Work instructions:
Only the pictures are to be left out; write out the rest of the data exactly.

Data below:
══════

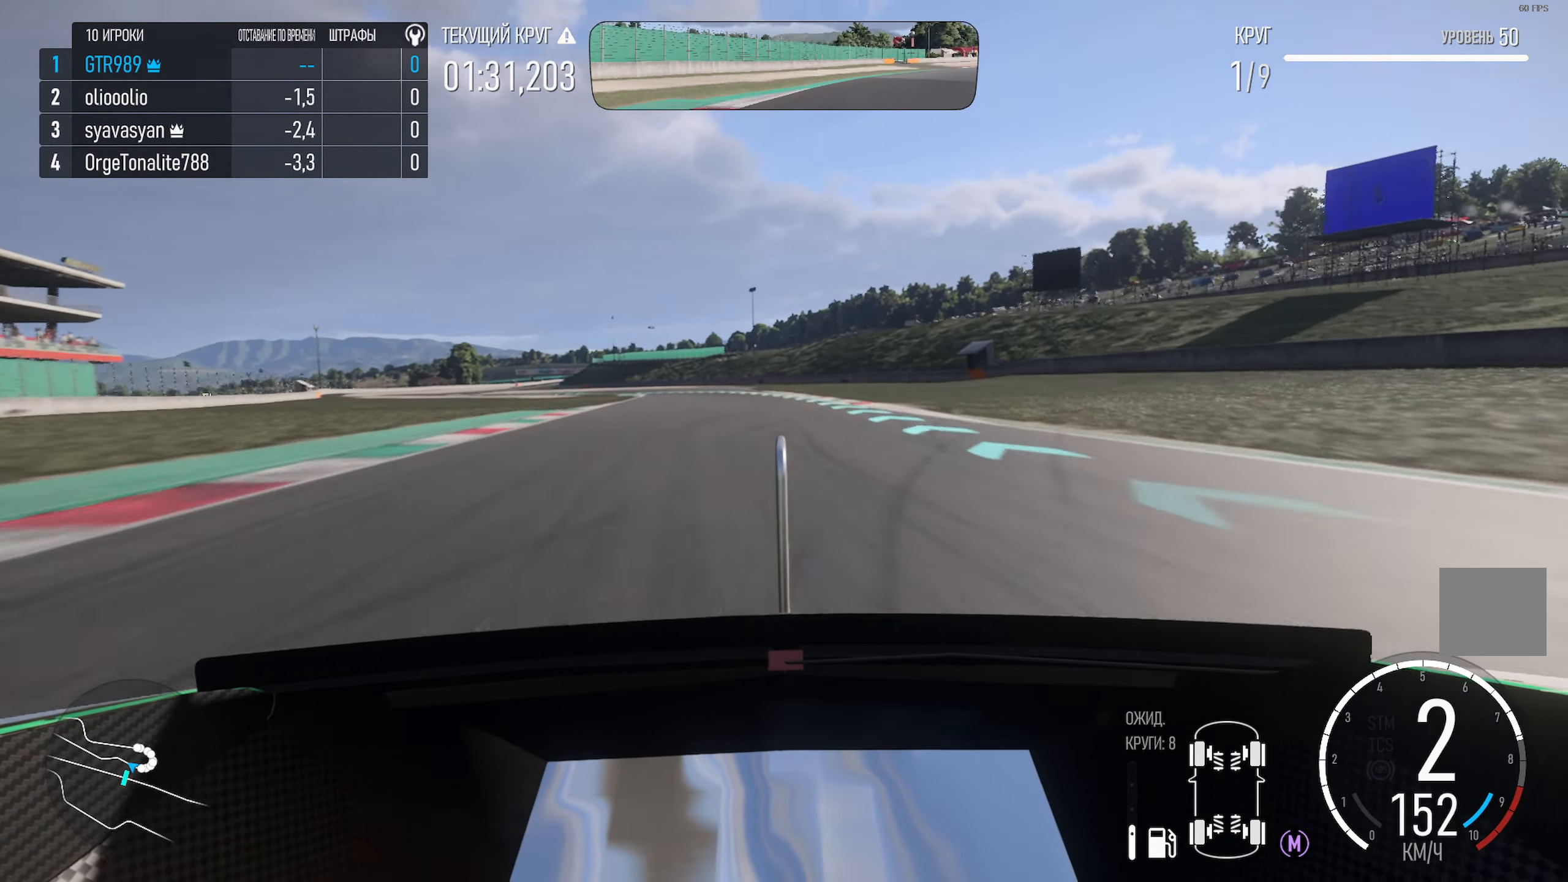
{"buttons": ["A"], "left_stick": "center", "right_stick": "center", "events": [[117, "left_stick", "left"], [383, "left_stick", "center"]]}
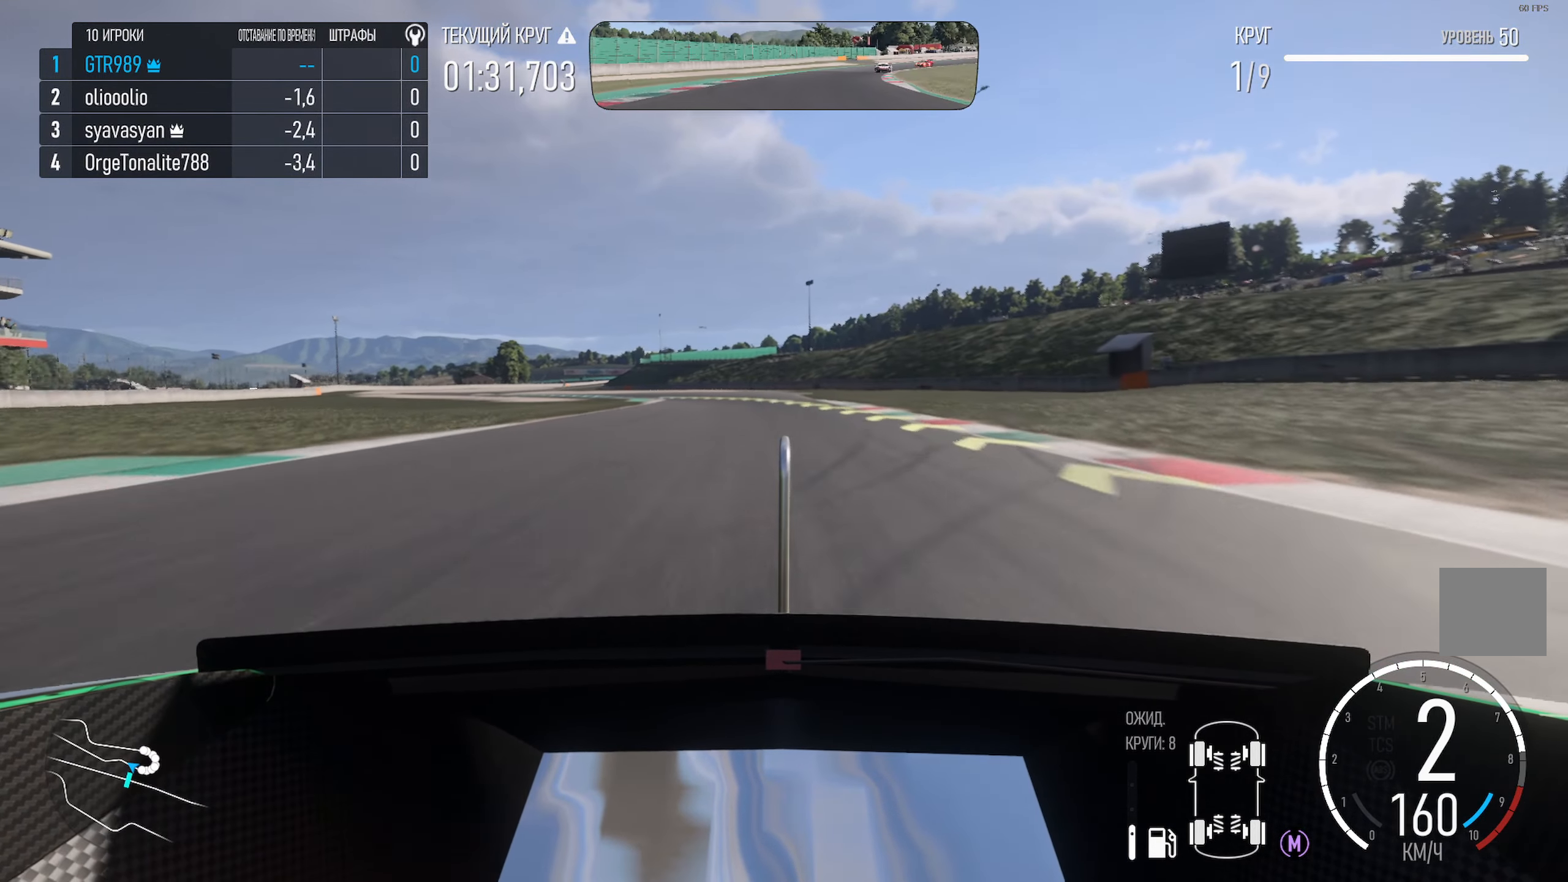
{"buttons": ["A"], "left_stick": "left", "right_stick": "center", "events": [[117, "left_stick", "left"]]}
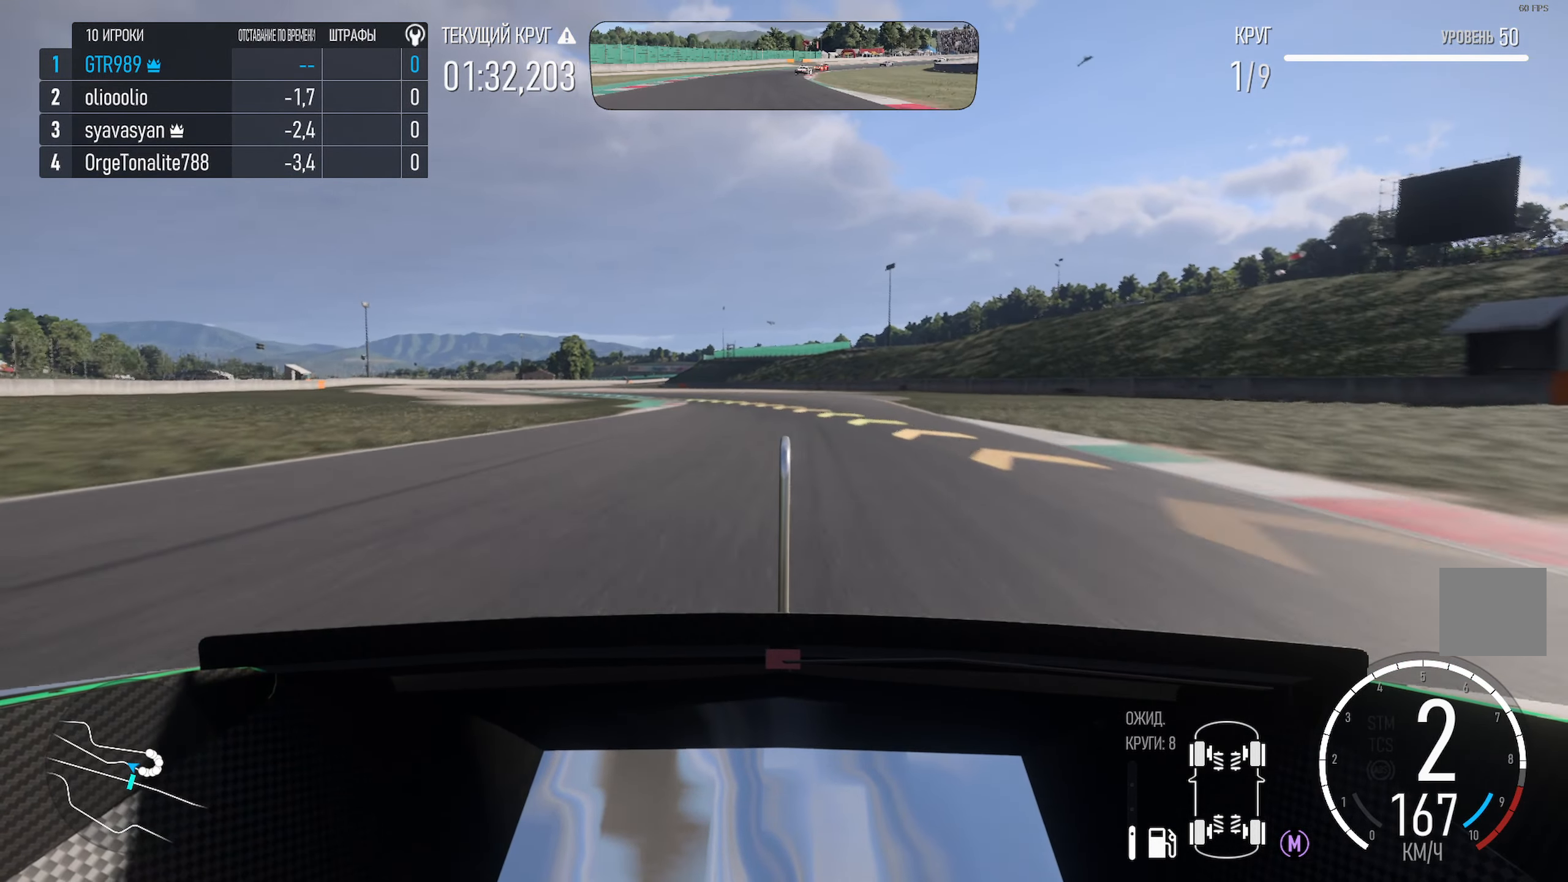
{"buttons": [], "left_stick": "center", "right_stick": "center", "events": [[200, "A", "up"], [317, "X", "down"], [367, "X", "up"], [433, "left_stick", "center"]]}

══════

Answer to this task:
{"buttons": ["A"], "left_stick": "center", "right_stick": "center", "events": [[117, "left_stick", "left"], [383, "left_stick", "center"]]}
{"buttons": ["A"], "left_stick": "left", "right_stick": "center", "events": [[117, "left_stick", "left"]]}
{"buttons": [], "left_stick": "center", "right_stick": "center", "events": [[200, "A", "up"], [317, "X", "down"], [367, "X", "up"], [433, "left_stick", "center"]]}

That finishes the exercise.